**RECORDS TO PROCESS**
-- -- --

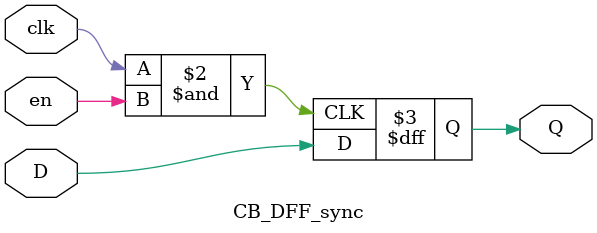
<source format=v>
`timescale 1ns / 1ps


module CB_DFF_sync(input D,clk,en,output reg Q);


always @(posedge clk & en) 
begin
 Q <= D; 
end 





endmodule

</source>
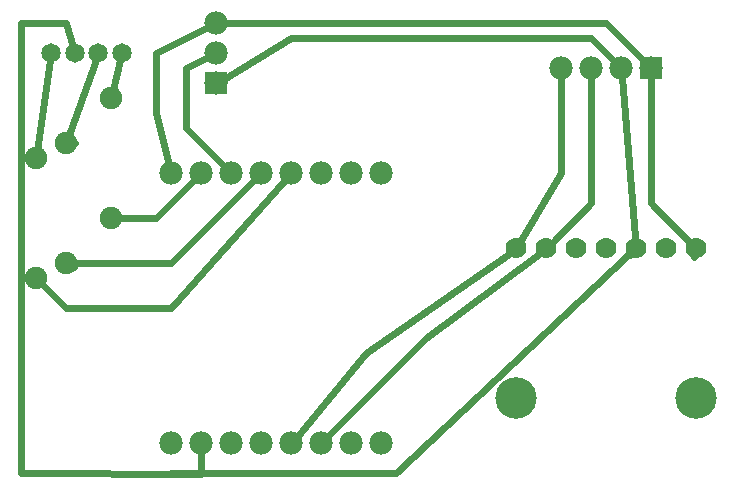
<source format=gbl>
G04 MADE WITH FRITZING*
G04 WWW.FRITZING.ORG*
G04 DOUBLE SIDED*
G04 HOLES PLATED*
G04 CONTOUR ON CENTER OF CONTOUR VECTOR*
%ASAXBY*%
%FSLAX23Y23*%
%MOIN*%
%OFA0B0*%
%SFA1.0B1.0*%
%ADD10C,0.077778*%
%ADD11C,0.138425*%
%ADD12C,0.070000*%
%ADD13C,0.078000*%
%ADD14C,0.065000*%
%ADD15C,0.075000*%
%ADD16R,0.078000X0.078000*%
%ADD17C,0.024000*%
%LNCOPPER0*%
G90*
G70*
G54D10*
X1255Y1061D03*
X1155Y1061D03*
X1055Y1061D03*
X955Y1061D03*
X855Y1061D03*
X755Y1061D03*
X655Y1061D03*
X555Y1061D03*
X555Y161D03*
X655Y161D03*
X755Y161D03*
X855Y161D03*
X955Y161D03*
X1055Y161D03*
X1155Y161D03*
X1255Y161D03*
G54D11*
X2305Y311D03*
G54D12*
X2305Y811D03*
X2205Y811D03*
X2105Y811D03*
X2005Y811D03*
X1905Y811D03*
X1805Y811D03*
X1705Y811D03*
G54D11*
X1705Y311D03*
G54D13*
X705Y1561D03*
X705Y1461D03*
X705Y1361D03*
X2155Y1411D03*
X2055Y1411D03*
X1955Y1411D03*
X1855Y1411D03*
G54D14*
X155Y1461D03*
X234Y1461D03*
X313Y1461D03*
X392Y1461D03*
G54D15*
X355Y911D03*
X355Y1311D03*
X205Y761D03*
X205Y1161D03*
X105Y1111D03*
X105Y711D03*
G54D16*
X705Y1361D03*
X2155Y1411D03*
G54D17*
X2086Y787D02*
X2104Y809D01*
D02*
X2104Y809D02*
X2058Y1381D01*
D02*
X1505Y1561D02*
X1705Y1561D01*
D02*
X735Y1561D02*
X1505Y1561D01*
D02*
X1705Y1561D02*
X2005Y1561D01*
D02*
X2005Y1561D02*
X2134Y1432D01*
D02*
X2305Y809D02*
X2298Y781D01*
D02*
X2155Y960D02*
X2305Y809D01*
D02*
X2155Y1381D02*
X2155Y960D01*
D02*
X1955Y1510D02*
X1756Y1510D01*
D02*
X1756Y1510D02*
X1006Y1510D01*
D02*
X2034Y1432D02*
X1955Y1510D01*
D02*
X1006Y1510D02*
X956Y1512D01*
D02*
X956Y1512D02*
X731Y1376D01*
D02*
X1304Y60D02*
X2083Y790D01*
D02*
X555Y60D02*
X1304Y60D01*
D02*
X655Y59D02*
X555Y60D01*
D02*
X655Y132D02*
X655Y59D01*
D02*
X1405Y511D02*
X1781Y792D01*
D02*
X1076Y181D02*
X1405Y511D01*
D02*
X974Y183D02*
X1204Y460D01*
D02*
X1204Y460D02*
X1680Y793D01*
D02*
X1827Y832D02*
X1956Y960D01*
D02*
X1956Y960D02*
X1955Y1381D01*
D02*
X1721Y837D02*
X1856Y1060D01*
D02*
X1856Y1060D02*
X1855Y1381D01*
D02*
X505Y1261D02*
X505Y1460D01*
D02*
X505Y1460D02*
X678Y1548D01*
D02*
X548Y1089D02*
X505Y1261D01*
D02*
X606Y1410D02*
X679Y1447D01*
D02*
X606Y1261D02*
X606Y1410D01*
D02*
X606Y1211D02*
X606Y1261D01*
D02*
X735Y1081D02*
X606Y1211D01*
D02*
X362Y1339D02*
X386Y1438D01*
D02*
X234Y1161D02*
X206Y1161D01*
D02*
X206Y1161D02*
X305Y1438D01*
D02*
X655Y59D02*
X655Y132D01*
D02*
X56Y60D02*
X655Y59D01*
D02*
X55Y1561D02*
X56Y60D01*
D02*
X206Y1561D02*
X55Y1561D01*
D02*
X228Y1483D02*
X206Y1561D01*
D02*
X106Y1112D02*
X152Y1437D01*
D02*
X118Y1136D02*
X106Y1112D01*
D02*
X555Y612D02*
X406Y612D01*
D02*
X406Y612D02*
X406Y612D01*
D02*
X936Y1039D02*
X555Y612D01*
D02*
X406Y612D02*
X206Y611D01*
D02*
X206Y611D02*
X126Y691D01*
D02*
X231Y748D02*
X206Y760D01*
D02*
X206Y760D02*
X406Y760D01*
D02*
X455Y760D02*
X506Y760D01*
D02*
X406Y760D02*
X455Y760D01*
D02*
X506Y760D02*
X555Y760D01*
D02*
X555Y760D02*
X835Y1040D01*
D02*
X345Y937D02*
X355Y912D01*
D02*
X506Y912D02*
X635Y1040D01*
D02*
X355Y912D02*
X506Y912D01*
G04 End of Copper0*
M02*
</source>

-- -- --

**WHAT TO PRODUCE**
Everything from the line with "X635Y1040D01*" down to the final line above is to be retyped exactly. Leave the earlier lines out.

**COMPLETED TASK**
X635Y1040D01*
D02*
X355Y912D02*
X506Y912D01*
G04 End of Copper0*
M02*
</source>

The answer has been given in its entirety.